Solved – How to compare bootstrapped regression slopes

bootstrapregressionstatistical significance

Let us assume I have two data sets with n observations of data pairs of independent variable x and dependent variable y each. Let us further assume I want to generate a distribution of regression slopes for each data set by bootstrapping the observations (with replacement) N times and calculating the regression y = a + bx each time. How do I compare the two distributions in order to say the slopes are significantly different? A U-test for testing the difference between the medians of the distributions would be heavily dependent on N, that is, the more often I repeat the bootstrapping the more significant will be the difference. How do I have to calculate the overlap between the distributions to determine a significant difference?

Best Answer

Bootstrapping is done to get a more robust picture of the sampling distribution than that which is assumed by large sample theory. When you bootstrap, there is effectively no limit to the number of `bootsamples' you take; in fact you get a better approximation to the sampling distribution the more bootsamples you take. It is common to use $B=10,000$ bootsamples, although there is nothing magical about that number. Furthermore, you don't run a test on the bootsamples; you have an estimate of the sampling distribution--use it directly. Here's an algorithm:

  1. take a bootsample of one data set by sampling $n_1$ boot-observations with replacement. [Regarding the comments below, one relevant question is what constitutes a valid 'boot-observation' to use for your bootsample. In fact, there are several legitimate approaches; I will mention two that are robust and allow you to mirror the structure of your data: When you have observational data (i.e., the data were sampled on all dimensions, a boot-observation can be an ordered n-tuple (e.g., a row from your data set). For example, if you have one predictor variable and one response variable, you would sample $n_1$ $(x,y)$ ordered pairs. On the other hand, when working with experimental data, predictor variable values were not sampled, but experimental units were assigned to intended levels of each predictor variable. In a case like this, you can sample $n_{1j}$ $y$ values from within each of the $j$ levels of your predictor variable, then pair those $y$s with the corresponding value of that predictor level. In this manner, you would not sample over $X$.]
  2. fit your regression model and store the slope estimate (call it $\hat\beta_1$)
  3. take a bootsample of the other data set by sampling $n_2$ boot-observations with replacement
  4. fit the other regression model and store the slope estimate (call it $\hat\beta_2$)
  5. form a statistic from the two estimates (suggestion: use the slope difference $\hat\beta_1-\hat\beta_2$)
  6. store the statistic and dump the other info so as not to waste memory
  7. repeat steps 1 - 6, $B=10,000$ times
  8. sort the bootstrapped sampling distribution of slope differences
  9. compute the % of the bsd that overlaps 0 (whichever is smaller, the right tail % or the left tail %)
  10. multiply this percentage by 2

The logic of this algorithm as a statistical test is fundamentally similar to classical tests (e.g., t-tests) but you are not assuming the the data or the resulting sampling distributions have any particular distribution. (For example, you are not assuming normality.) The primary assumption you are making is that your data are representative of the population you sampled from / want to generalize to. That is, the sample distribution is similar to the population distribution. Note that, if your data are not related to the population you're interested in, you are flat out of luck.
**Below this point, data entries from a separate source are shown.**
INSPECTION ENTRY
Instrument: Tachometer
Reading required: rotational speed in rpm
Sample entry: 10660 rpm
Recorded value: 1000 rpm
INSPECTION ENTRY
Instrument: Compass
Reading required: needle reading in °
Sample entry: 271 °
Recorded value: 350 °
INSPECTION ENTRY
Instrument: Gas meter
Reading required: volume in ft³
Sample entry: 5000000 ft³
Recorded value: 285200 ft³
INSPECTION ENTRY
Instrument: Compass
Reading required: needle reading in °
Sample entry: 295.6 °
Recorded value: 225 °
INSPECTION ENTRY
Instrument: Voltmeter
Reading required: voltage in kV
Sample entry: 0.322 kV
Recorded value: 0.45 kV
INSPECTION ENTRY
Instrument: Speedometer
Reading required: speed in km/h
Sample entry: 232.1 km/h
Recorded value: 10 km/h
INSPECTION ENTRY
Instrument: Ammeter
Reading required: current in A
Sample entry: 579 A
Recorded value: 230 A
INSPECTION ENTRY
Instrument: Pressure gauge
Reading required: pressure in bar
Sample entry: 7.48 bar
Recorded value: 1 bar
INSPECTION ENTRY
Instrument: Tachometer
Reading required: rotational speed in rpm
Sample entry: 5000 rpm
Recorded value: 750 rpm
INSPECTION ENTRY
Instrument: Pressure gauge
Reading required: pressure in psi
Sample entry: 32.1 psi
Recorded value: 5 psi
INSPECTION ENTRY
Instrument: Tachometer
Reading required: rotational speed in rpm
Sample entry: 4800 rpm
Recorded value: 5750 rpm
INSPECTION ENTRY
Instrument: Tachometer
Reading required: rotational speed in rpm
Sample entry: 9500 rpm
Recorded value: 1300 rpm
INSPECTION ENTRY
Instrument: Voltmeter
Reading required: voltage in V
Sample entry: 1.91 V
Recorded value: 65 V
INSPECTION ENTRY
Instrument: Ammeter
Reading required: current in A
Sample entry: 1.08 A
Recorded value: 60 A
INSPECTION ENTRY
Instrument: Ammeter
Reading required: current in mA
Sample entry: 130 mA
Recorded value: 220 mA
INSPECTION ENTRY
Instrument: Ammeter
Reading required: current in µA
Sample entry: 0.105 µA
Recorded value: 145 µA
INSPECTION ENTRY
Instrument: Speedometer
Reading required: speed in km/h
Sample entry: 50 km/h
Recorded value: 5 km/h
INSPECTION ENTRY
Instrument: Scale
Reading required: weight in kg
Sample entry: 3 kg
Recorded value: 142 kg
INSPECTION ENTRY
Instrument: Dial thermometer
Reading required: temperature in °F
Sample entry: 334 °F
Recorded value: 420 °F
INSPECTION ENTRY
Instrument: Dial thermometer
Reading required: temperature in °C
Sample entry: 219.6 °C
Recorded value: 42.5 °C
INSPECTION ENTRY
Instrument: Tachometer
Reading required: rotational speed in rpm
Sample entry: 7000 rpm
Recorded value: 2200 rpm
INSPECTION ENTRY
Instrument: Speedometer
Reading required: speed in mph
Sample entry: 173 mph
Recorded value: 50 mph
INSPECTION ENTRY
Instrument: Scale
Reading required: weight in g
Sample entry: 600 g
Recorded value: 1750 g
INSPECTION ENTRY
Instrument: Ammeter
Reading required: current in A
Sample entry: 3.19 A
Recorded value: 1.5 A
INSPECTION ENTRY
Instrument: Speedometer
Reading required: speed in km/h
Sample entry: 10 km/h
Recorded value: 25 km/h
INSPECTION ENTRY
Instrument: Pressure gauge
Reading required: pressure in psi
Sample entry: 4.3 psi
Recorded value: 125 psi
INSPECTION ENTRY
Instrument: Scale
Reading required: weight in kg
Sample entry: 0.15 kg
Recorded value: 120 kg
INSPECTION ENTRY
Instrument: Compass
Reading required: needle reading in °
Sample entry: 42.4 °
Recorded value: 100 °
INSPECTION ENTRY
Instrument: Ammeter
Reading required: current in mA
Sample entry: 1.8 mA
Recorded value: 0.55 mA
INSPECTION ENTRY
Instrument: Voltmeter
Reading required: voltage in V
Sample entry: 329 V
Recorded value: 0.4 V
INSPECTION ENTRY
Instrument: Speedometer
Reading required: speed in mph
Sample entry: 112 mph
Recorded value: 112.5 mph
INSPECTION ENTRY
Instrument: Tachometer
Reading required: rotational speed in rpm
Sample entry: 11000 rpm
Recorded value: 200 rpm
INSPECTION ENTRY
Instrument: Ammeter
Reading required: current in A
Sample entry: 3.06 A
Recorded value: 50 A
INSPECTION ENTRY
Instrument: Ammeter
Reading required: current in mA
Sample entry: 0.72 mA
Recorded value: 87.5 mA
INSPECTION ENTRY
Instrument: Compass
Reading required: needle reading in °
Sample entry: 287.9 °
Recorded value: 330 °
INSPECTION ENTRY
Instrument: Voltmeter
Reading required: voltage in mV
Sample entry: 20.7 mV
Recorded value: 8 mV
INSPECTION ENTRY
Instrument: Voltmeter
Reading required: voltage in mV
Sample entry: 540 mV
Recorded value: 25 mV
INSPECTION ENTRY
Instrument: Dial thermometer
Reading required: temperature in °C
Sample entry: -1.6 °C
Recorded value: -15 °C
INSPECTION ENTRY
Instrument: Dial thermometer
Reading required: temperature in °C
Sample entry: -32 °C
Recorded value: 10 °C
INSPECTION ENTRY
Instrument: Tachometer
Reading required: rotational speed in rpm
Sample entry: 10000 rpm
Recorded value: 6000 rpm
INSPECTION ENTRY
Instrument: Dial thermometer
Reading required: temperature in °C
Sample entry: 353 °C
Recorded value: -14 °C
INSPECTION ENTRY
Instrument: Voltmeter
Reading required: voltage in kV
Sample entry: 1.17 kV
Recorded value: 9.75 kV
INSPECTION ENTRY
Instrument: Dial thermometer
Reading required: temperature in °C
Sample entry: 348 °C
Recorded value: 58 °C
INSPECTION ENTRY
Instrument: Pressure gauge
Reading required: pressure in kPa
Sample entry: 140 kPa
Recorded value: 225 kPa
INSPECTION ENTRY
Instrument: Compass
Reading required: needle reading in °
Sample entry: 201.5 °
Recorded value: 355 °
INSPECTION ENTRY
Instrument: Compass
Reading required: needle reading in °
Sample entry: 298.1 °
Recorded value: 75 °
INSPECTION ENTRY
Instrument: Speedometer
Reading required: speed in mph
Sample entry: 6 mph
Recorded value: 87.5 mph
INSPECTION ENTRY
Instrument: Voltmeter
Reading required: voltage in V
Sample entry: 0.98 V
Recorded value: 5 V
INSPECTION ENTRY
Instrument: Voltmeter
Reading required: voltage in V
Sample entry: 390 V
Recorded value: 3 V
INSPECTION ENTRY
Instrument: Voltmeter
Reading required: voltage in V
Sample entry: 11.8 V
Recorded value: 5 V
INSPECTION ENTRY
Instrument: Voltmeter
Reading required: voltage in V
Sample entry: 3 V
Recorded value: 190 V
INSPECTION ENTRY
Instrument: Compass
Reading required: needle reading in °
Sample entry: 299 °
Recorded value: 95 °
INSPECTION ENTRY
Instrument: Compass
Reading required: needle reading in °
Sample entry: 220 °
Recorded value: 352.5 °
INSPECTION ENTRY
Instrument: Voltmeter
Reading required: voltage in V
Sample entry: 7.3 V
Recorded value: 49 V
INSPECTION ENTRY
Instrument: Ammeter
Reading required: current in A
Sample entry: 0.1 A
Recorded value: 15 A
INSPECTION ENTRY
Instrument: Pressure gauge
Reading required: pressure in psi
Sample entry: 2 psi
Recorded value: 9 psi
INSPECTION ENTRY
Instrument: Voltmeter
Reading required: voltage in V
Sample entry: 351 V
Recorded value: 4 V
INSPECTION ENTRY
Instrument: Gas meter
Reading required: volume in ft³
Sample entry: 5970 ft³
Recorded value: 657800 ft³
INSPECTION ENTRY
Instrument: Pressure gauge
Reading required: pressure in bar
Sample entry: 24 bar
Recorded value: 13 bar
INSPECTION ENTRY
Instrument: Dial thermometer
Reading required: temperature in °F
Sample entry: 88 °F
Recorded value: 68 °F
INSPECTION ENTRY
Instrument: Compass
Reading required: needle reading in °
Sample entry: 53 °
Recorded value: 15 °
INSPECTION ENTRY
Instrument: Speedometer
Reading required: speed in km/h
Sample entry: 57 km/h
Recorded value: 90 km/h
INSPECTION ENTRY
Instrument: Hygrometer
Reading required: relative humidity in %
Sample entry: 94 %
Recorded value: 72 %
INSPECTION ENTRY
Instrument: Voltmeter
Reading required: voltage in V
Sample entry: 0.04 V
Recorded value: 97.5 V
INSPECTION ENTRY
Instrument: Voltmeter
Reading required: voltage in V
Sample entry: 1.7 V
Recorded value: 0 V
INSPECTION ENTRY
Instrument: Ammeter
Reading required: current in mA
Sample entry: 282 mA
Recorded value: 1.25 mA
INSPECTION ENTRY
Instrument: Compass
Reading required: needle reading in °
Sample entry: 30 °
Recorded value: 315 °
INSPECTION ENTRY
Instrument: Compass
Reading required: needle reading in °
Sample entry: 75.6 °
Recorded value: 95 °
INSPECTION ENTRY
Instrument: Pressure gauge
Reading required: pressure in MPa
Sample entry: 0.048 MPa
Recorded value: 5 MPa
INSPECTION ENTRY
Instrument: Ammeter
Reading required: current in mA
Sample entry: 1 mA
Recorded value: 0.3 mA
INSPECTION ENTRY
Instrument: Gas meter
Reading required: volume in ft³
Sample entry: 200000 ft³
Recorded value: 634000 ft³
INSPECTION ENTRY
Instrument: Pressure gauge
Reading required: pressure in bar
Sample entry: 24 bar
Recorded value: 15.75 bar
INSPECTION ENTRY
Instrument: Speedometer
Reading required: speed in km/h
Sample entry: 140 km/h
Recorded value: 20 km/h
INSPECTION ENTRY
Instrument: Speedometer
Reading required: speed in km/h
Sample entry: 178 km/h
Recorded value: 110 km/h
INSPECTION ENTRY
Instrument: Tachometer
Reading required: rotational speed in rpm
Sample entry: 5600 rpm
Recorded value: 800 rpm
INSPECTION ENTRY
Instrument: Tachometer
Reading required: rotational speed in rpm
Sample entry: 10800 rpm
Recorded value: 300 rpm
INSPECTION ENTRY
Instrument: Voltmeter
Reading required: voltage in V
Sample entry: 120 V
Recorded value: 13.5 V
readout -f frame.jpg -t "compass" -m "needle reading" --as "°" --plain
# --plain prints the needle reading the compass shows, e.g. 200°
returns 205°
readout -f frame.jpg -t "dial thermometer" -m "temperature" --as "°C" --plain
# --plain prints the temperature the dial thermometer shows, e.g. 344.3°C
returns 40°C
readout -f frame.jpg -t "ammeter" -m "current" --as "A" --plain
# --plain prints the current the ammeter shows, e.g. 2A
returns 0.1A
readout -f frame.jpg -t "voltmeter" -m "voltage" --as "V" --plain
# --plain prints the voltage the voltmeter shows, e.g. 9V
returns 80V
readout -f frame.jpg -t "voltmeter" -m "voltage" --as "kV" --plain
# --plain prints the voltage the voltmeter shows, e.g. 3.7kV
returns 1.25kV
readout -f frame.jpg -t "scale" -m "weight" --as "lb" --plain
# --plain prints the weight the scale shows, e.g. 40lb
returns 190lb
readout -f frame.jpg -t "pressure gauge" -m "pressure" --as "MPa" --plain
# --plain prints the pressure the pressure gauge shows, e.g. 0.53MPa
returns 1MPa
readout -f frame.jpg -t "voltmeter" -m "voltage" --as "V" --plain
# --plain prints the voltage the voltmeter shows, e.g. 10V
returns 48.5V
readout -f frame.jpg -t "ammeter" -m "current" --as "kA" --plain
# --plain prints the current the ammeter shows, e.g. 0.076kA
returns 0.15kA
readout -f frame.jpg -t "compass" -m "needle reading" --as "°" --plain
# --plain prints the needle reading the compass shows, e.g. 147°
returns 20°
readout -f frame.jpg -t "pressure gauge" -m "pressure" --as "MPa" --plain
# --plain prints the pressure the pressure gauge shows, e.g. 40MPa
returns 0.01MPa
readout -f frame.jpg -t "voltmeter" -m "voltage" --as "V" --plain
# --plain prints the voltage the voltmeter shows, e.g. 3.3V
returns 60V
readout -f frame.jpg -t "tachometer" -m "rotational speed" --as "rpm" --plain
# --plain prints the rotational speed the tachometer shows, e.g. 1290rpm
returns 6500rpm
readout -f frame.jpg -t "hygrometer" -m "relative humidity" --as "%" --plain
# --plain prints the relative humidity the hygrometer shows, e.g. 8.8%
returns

Some people worry about using, e.g., a regression model to determine the slope if you're not willing to assume normality. However, this concern is mistaken. The Gauss-Markov theorem tells us that the estimate is unbiased (i.e., centered on the true value), so it's fine. The lack of normality simply means that the true sampling distribution may be different from the theoretically posited one, and so the p-values are invalid. The bootstrapping procedure gives you a way to deal with this issue.

Two other issues regarding bootstrapping: If the classical assumptions are met, bootstrapping is less efficient (i.e., has less power) than a parametric test. Second, bootstrapping works best when you are exploring near the center of a distribution: means and medians are good, quartiles not so good, bootstrapping the min or max necessarily fail. Regarding the first point, you may not need to bootstrap in your situation; regarding the second point, bootstrapping the slope is perfectly fine.